List every example the text on business start-up expenses gives of operating expenses incurred before a business begins.
*** Page
If you have an existing business, you can take a mileage deduction for the driving you do for the business as a business operating expense. However, you must actually be running a business to qualify for this deduction. If you’re in the process of starting a new business, any driving you do before it starts is not deductible as an operating expense. However, this does not mean it can’t be deducted. The driving you do to get a new business up and running can be deductible as a business start-up expense.
Business start-up expenses include:
- travel expenses related to finding a suitable business location
- the cost of investigating what it will take to create a successful business, including research on potential markets, products, labor supply, and transportation facilities
- advertising costs, including advertising for your business opening
- costs for employee training before the business opens
- expenses related to obtaining financing, suppliers, customers, or
distributors
- licenses, permits, and other fees
- fees paid to lawyers, accountants, consultants, and others for
professional services, and
- operating expenses incurred before the business begins, such as
rent, telephone, utilities, office supplies, and repairs.
******
*** Given records
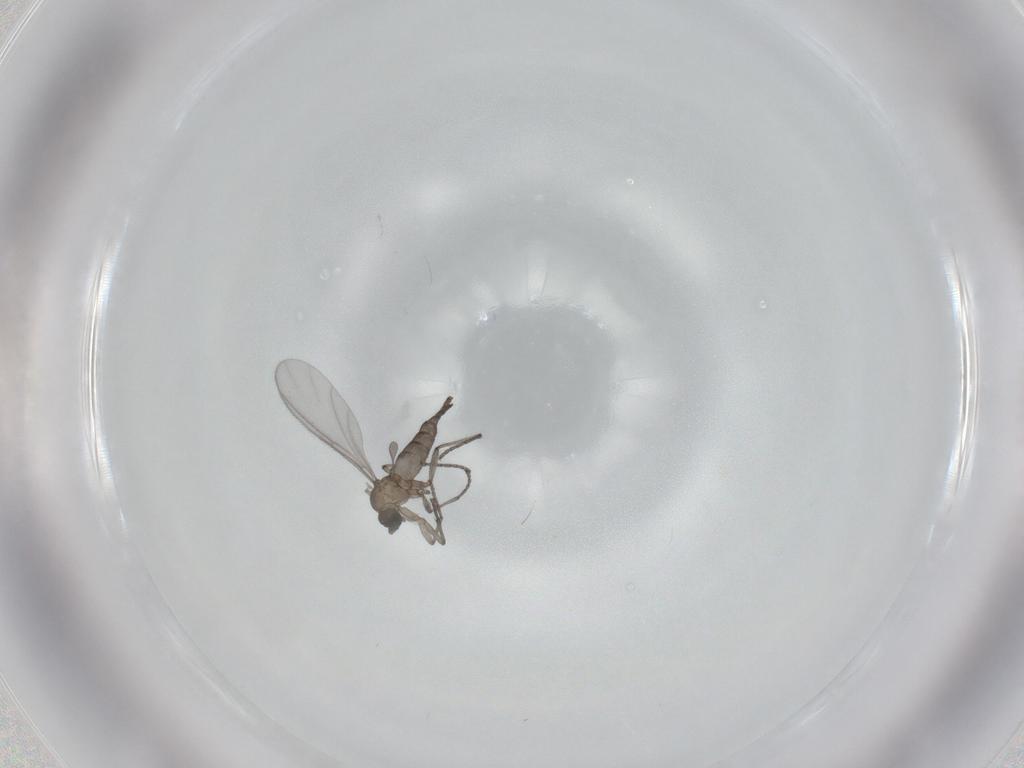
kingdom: Animalia
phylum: Arthropoda
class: Insecta
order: Diptera
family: Sciaridae
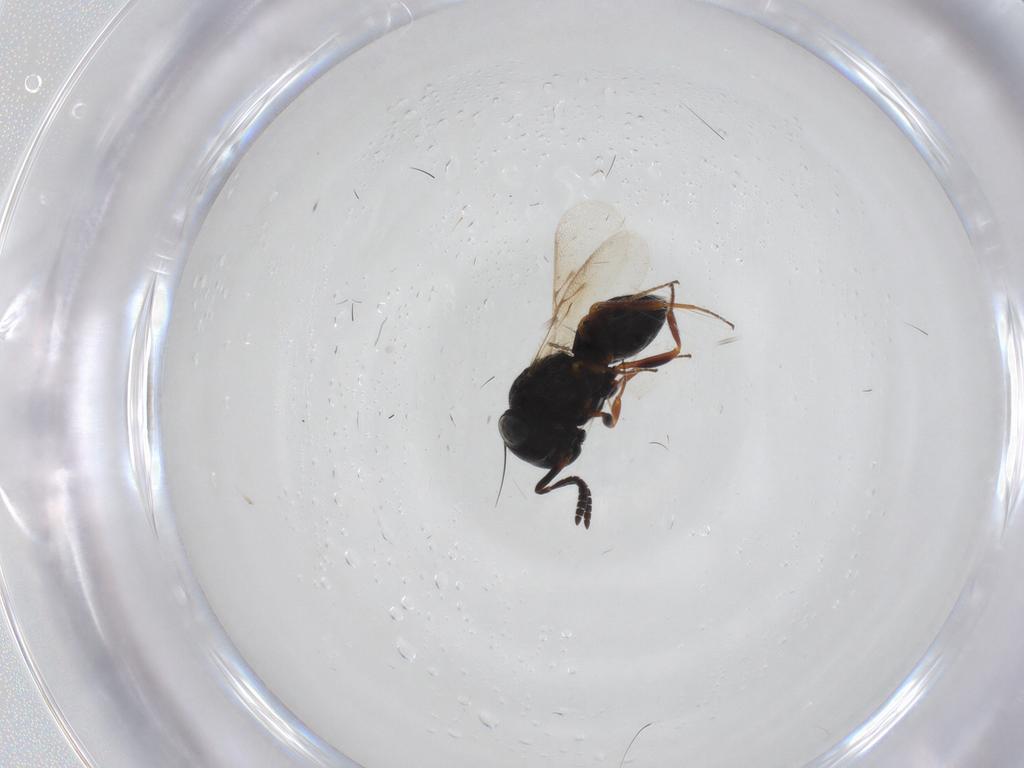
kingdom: Animalia
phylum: Arthropoda
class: Insecta
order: Hymenoptera
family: Scelionidae
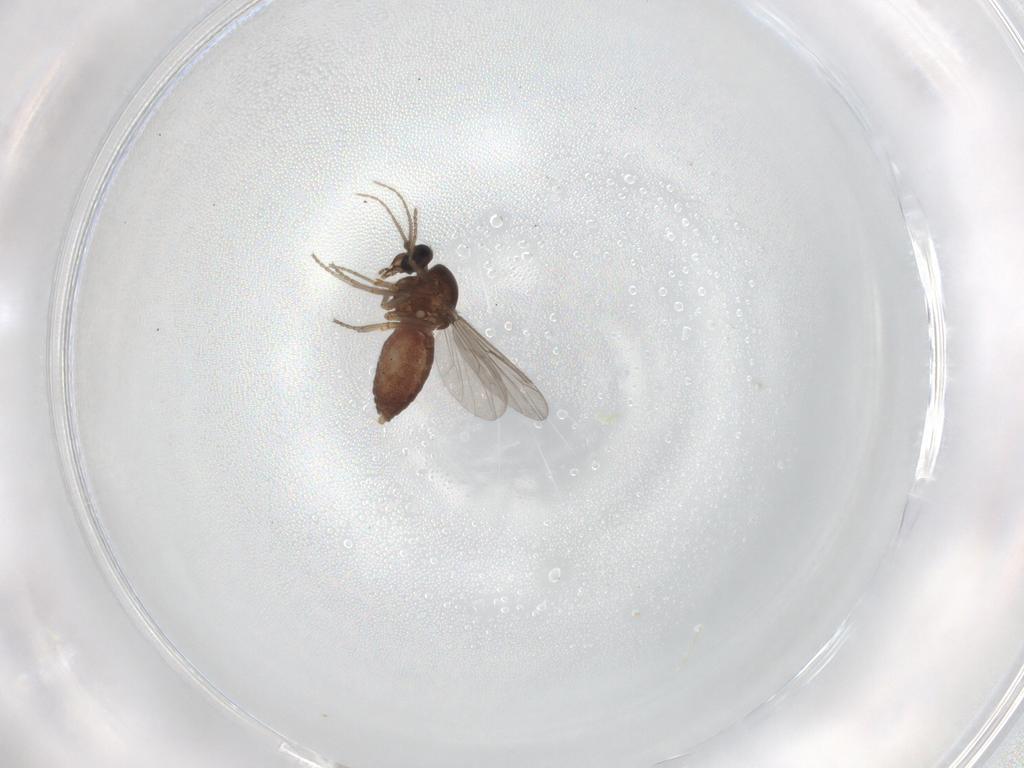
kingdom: Animalia
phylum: Arthropoda
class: Insecta
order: Diptera
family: Ceratopogonidae
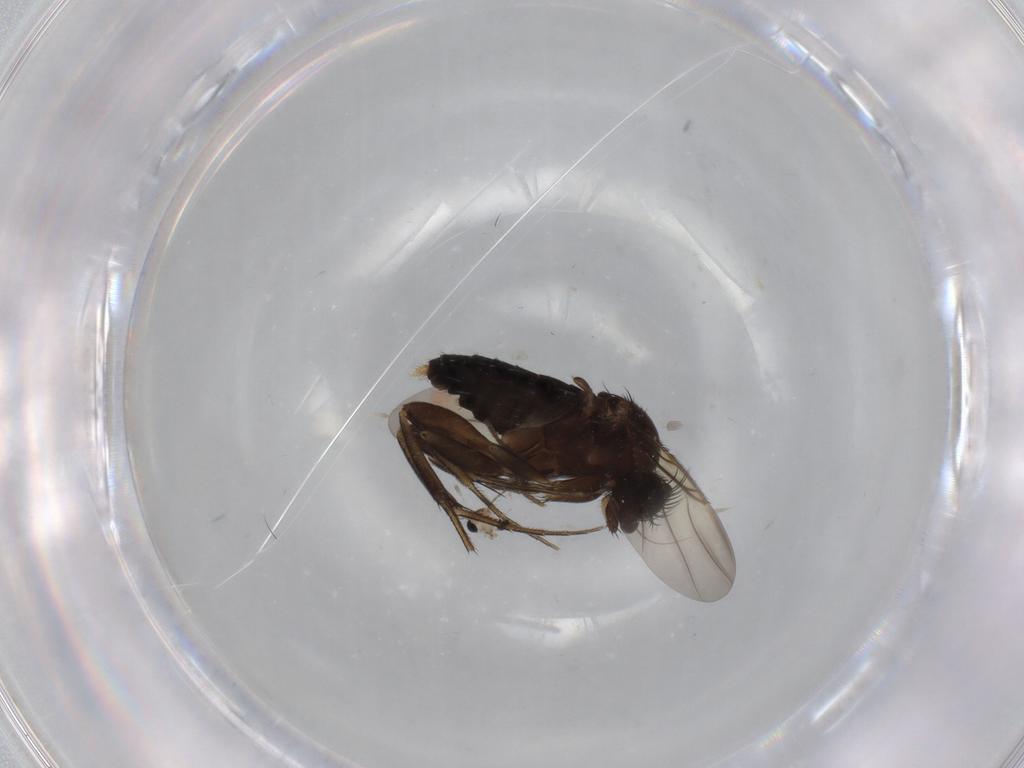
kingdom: Animalia
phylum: Arthropoda
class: Insecta
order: Diptera
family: Phoridae
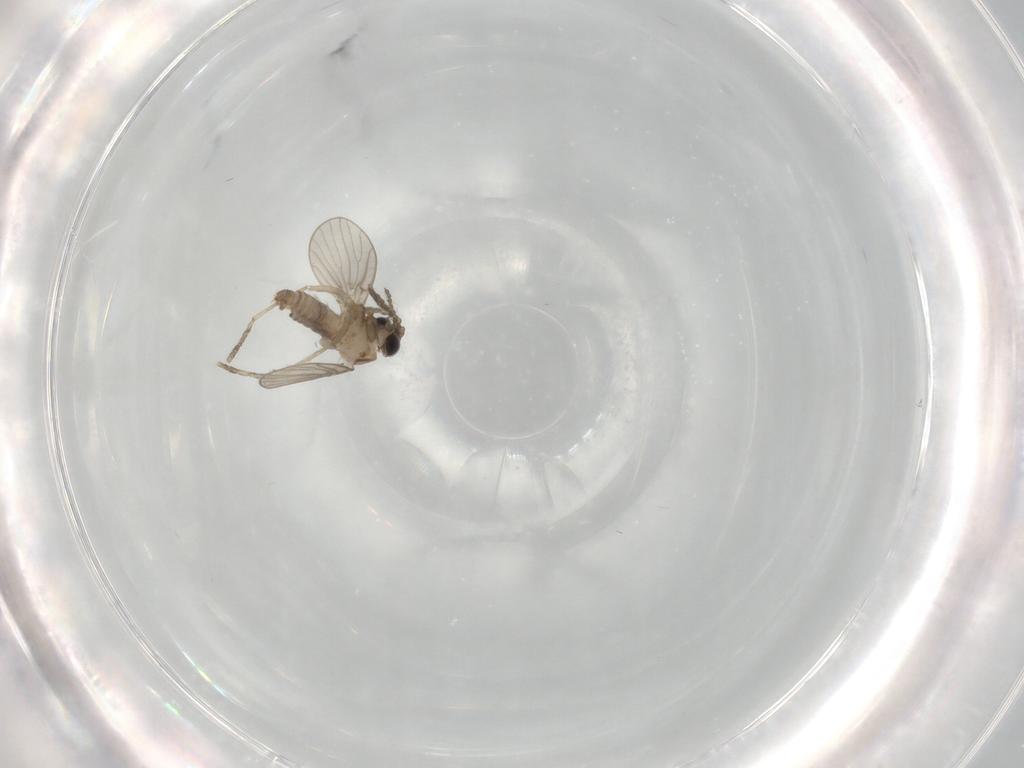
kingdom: Animalia
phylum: Arthropoda
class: Insecta
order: Diptera
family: Psychodidae
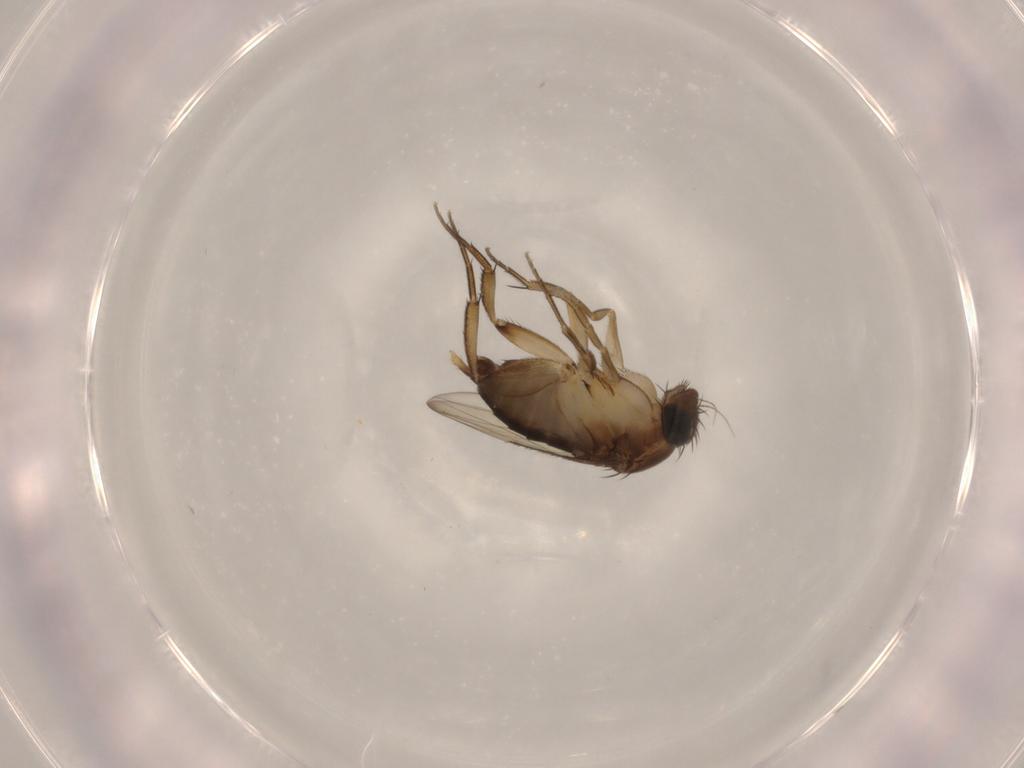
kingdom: Animalia
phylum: Arthropoda
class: Insecta
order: Diptera
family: Phoridae
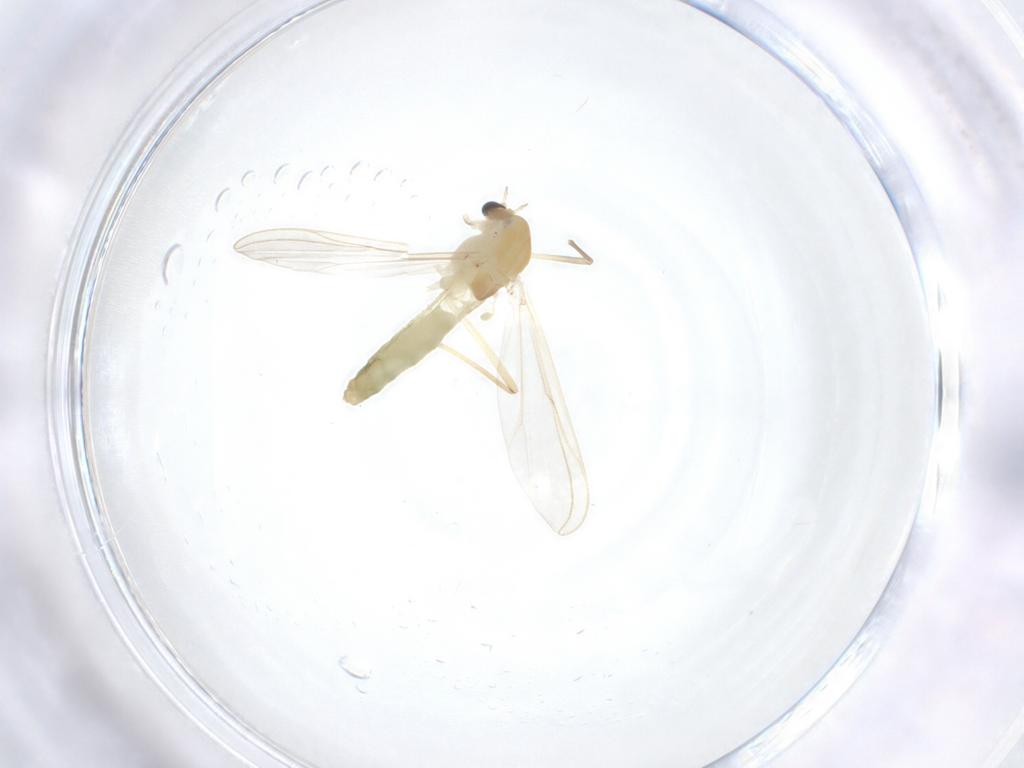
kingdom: Animalia
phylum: Arthropoda
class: Insecta
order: Diptera
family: Chironomidae
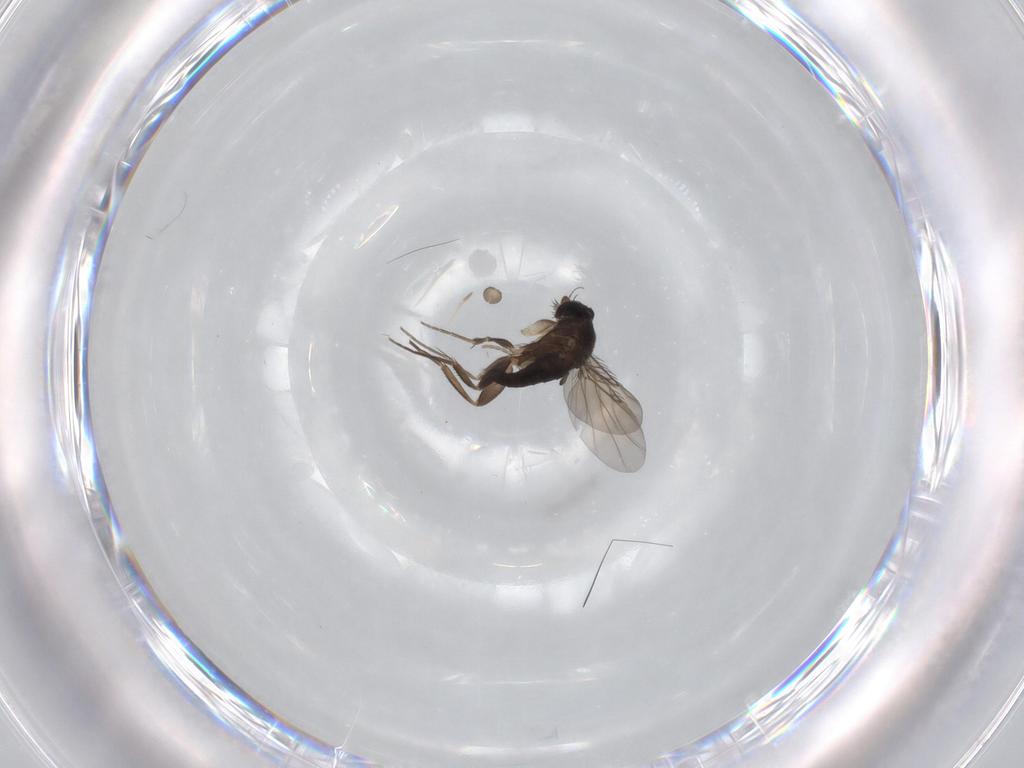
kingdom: Animalia
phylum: Arthropoda
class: Insecta
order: Diptera
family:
******
▶ [The reply] Rent, telephone, utilities, office supplies, repairs